Adobe (ADB), Apple (AAPL), Google (GOOG) and Intel (INTC) reportedly have agreed to up their settlement offer to $415 million from the prior $324.5 million to conclude a high-profile, class action antitrust suit in which the IT heavyweights allegedly conspired not to hire each other’s top engineering talent.
The two sides earlier agreed to settle the case for the lower amount but U.S. District Court Judge Lucy Koh rejected the proposed deal, ruling the amount was too low.
While no official statement of the settlement terms has surfaced, the NY Times reported the figure at $415 million. The deal is said to have gained the approval of the plaintiff’s attorneys, and barring the judge again rejecting the settlement amount, the four defendants will have successfully headed off a potentially embarrassing lawsuit along with with the accompanying muddy publicity.
"I can only confirm there is a new settlement but cannot provide other details at this time," Daniel C. Girard, a lawyer for the workers, wrote in a January 14 email to IDG News.
An Intel spokesman also confirmed in an email that a settlement had been reached. Papers are expected to be filed with the court on January 15. The proposed settlement still requires the court’s approval to stand.

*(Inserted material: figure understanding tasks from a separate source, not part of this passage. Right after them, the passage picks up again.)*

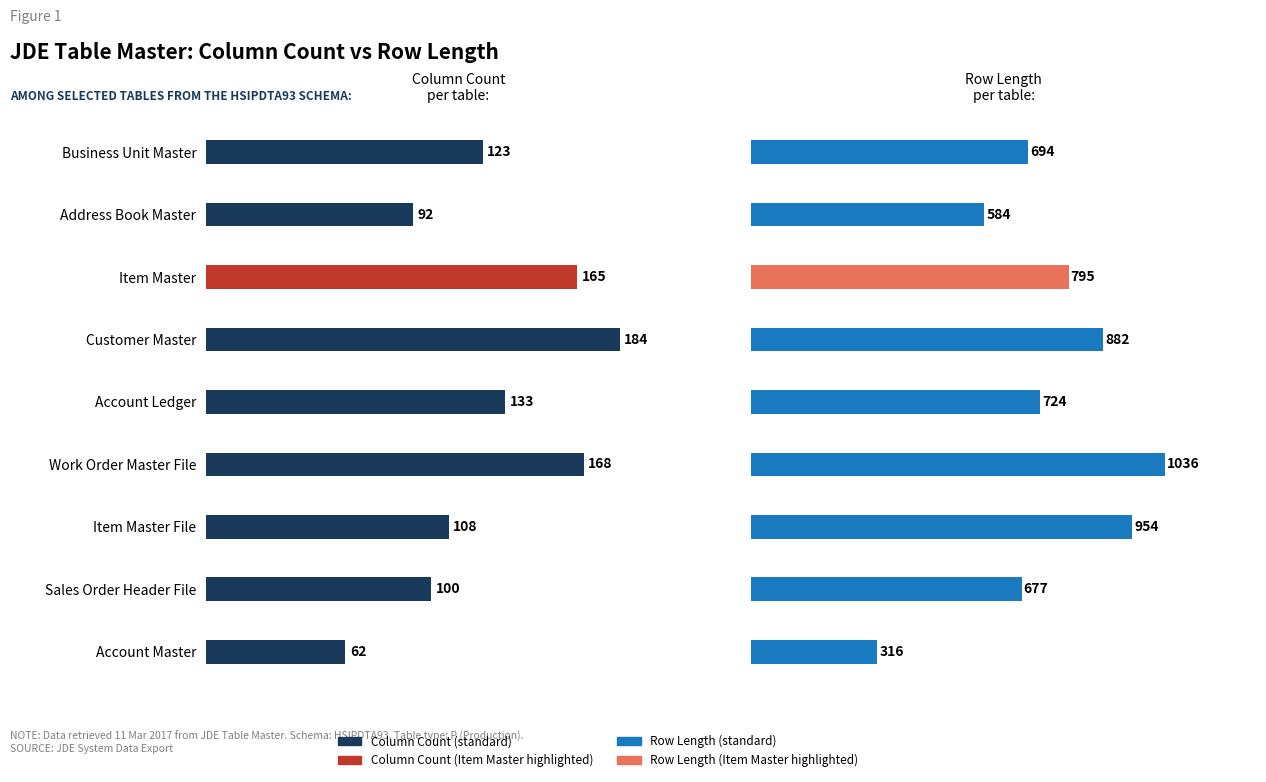

What is the total value across all series at Customer Master?

1066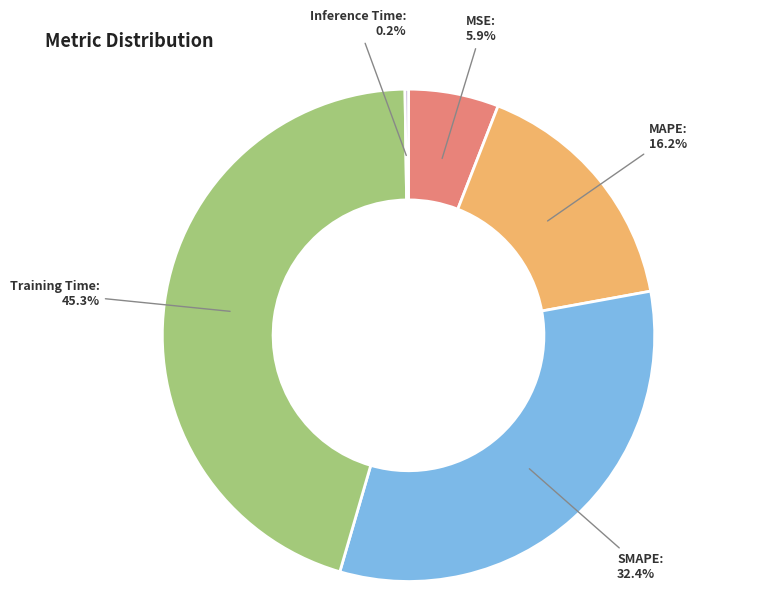

How much of the chart is everything except MAPE?

83.8%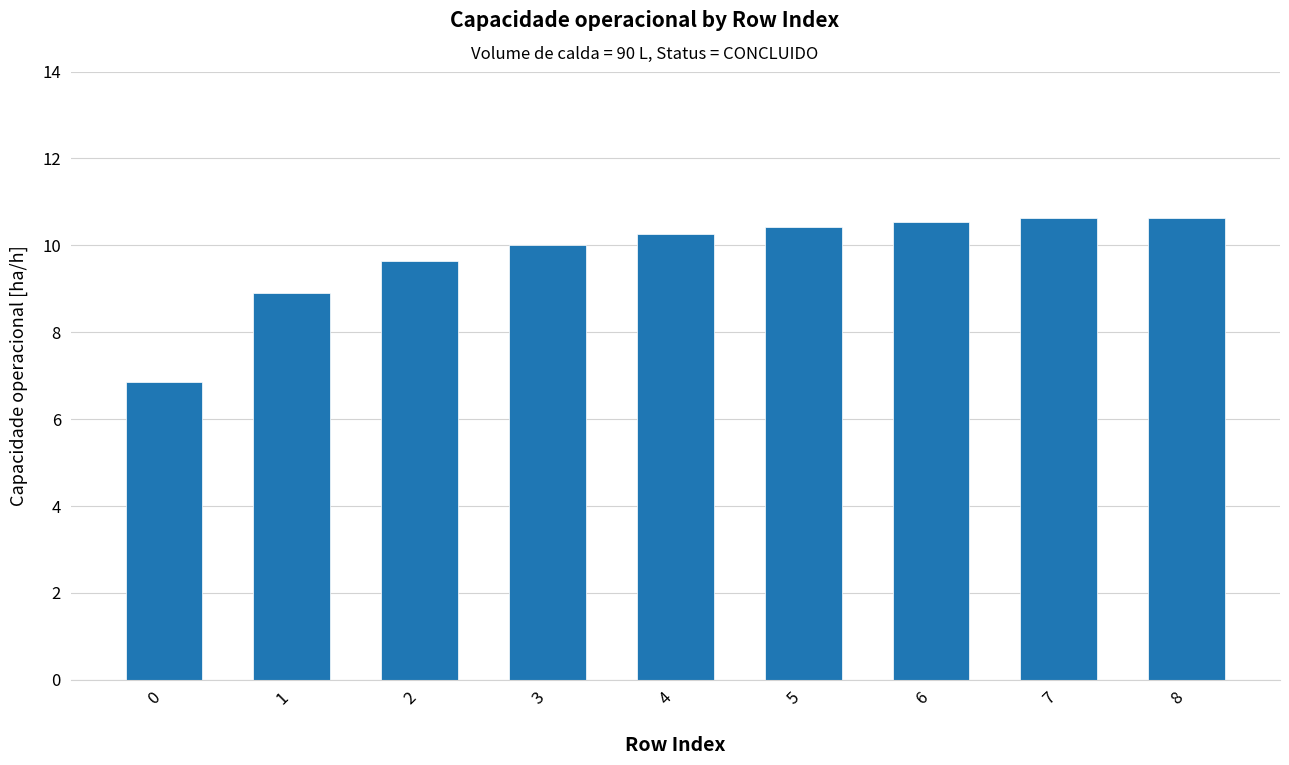

What is the value of the 6th bar from the left?

10.4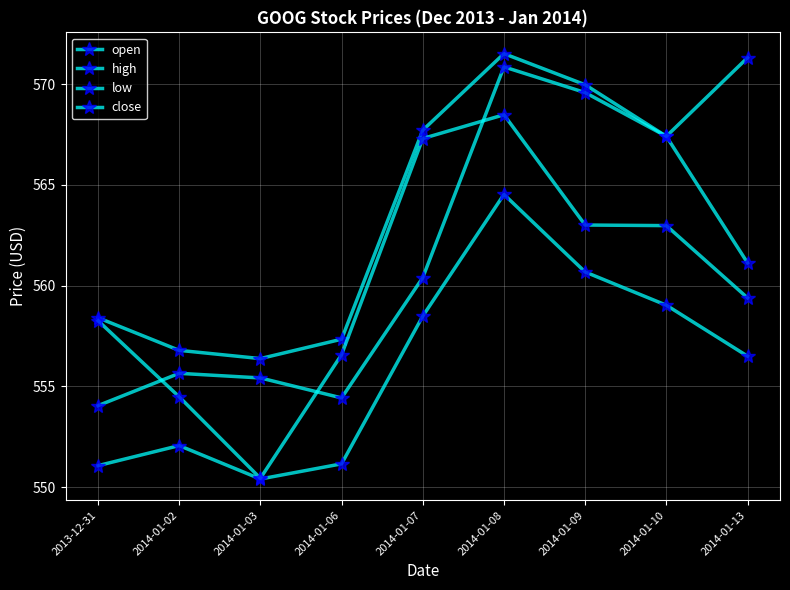

How many values in the high series exceed 567?

5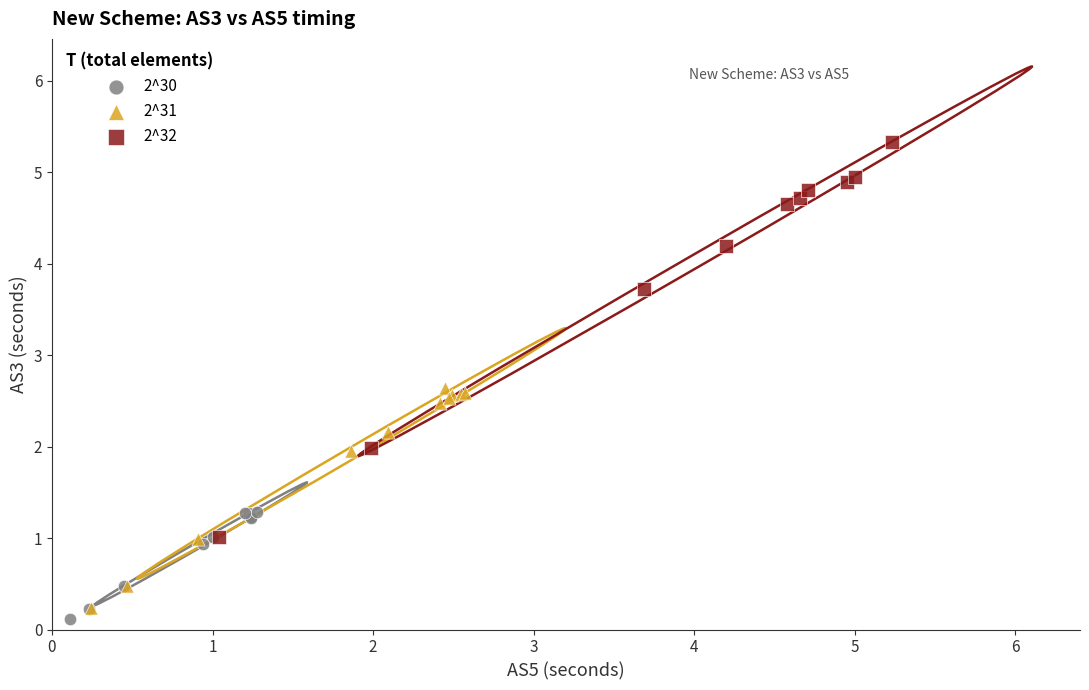

Which series has the widest spread of Y values?

2^32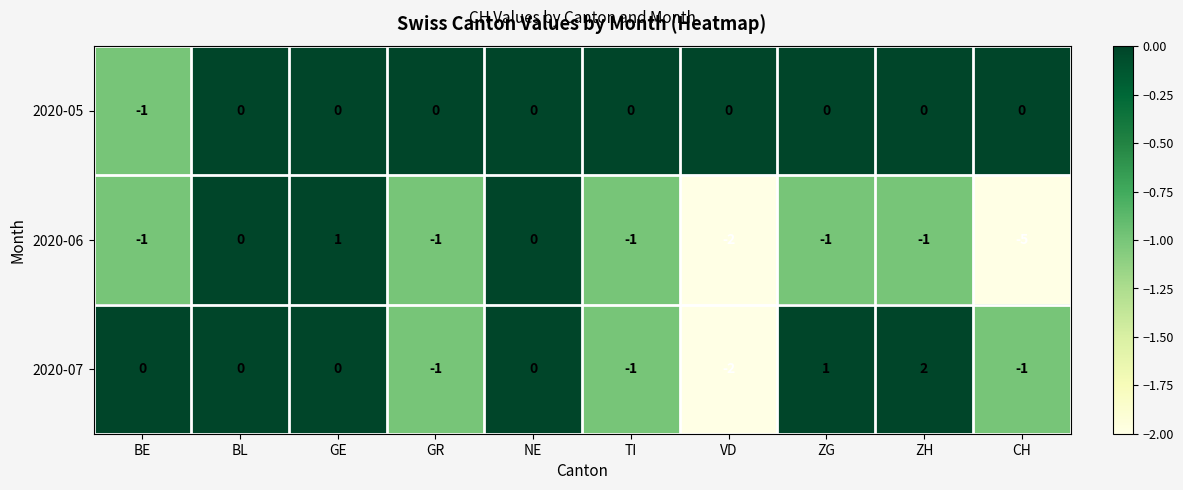

List the series in order of their peak value, highest first.

2020-07, 2020-06, 2020-05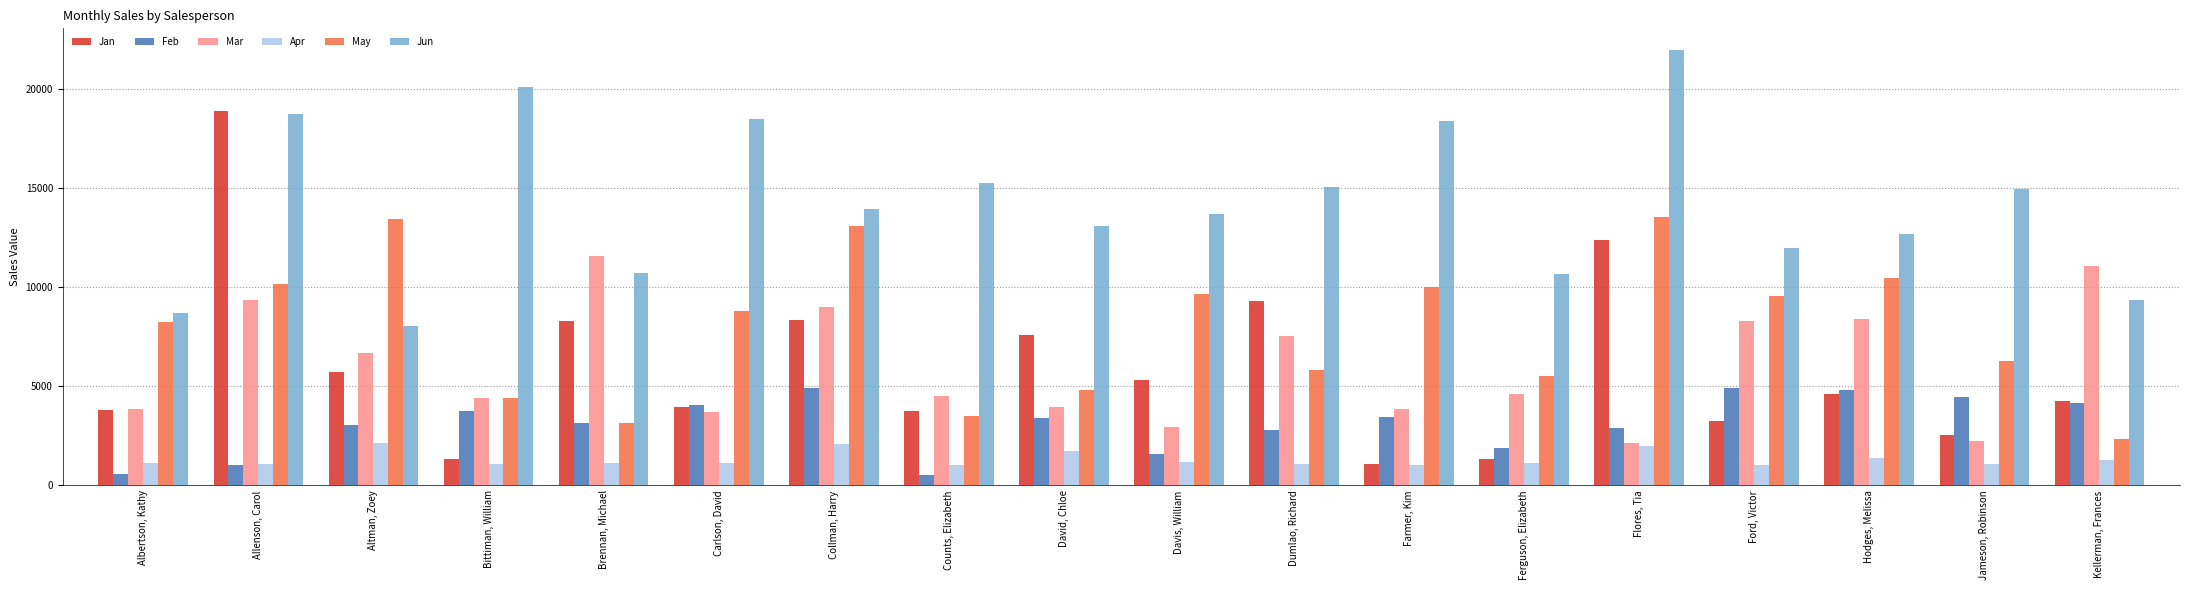

Is it true that Feb equals 1033 at David, Chloe?

False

Had last summer’s initial settlement figure stood, the 64,000 class members in the lawsuit each would have received but a few thousand dollars. In dismissing the proposed deal, Judge Koh figured the plaintiffs each would receive less than workers in a prior $20 million settlement between Intuit, LucasFilm and Pixar in the same case last year. She concluded that, if anything, the plaintiffs case had grown stronger in the ensuing time between the two settlement agreements.
"The court concludes that the remaining defendants should, at a minimum, pay their fair share as compared to the settled defendants, who resolved their case with plaintiffs at a stage of the litigation where defendants had much more leverage," Koh wrote in court documents.
Much of the blame for the hiring conspiracy landed on the late Apple co-founder Steve Jobs but former Google chief and current executive chairman Eric Schmidt and Intuit chairman Bill Campbell came in for their share of culpability.
"There is substantial and compelling evidence that Steve Jobs ... was a, if not the, central figure in the alleged conspiracy," Koh said.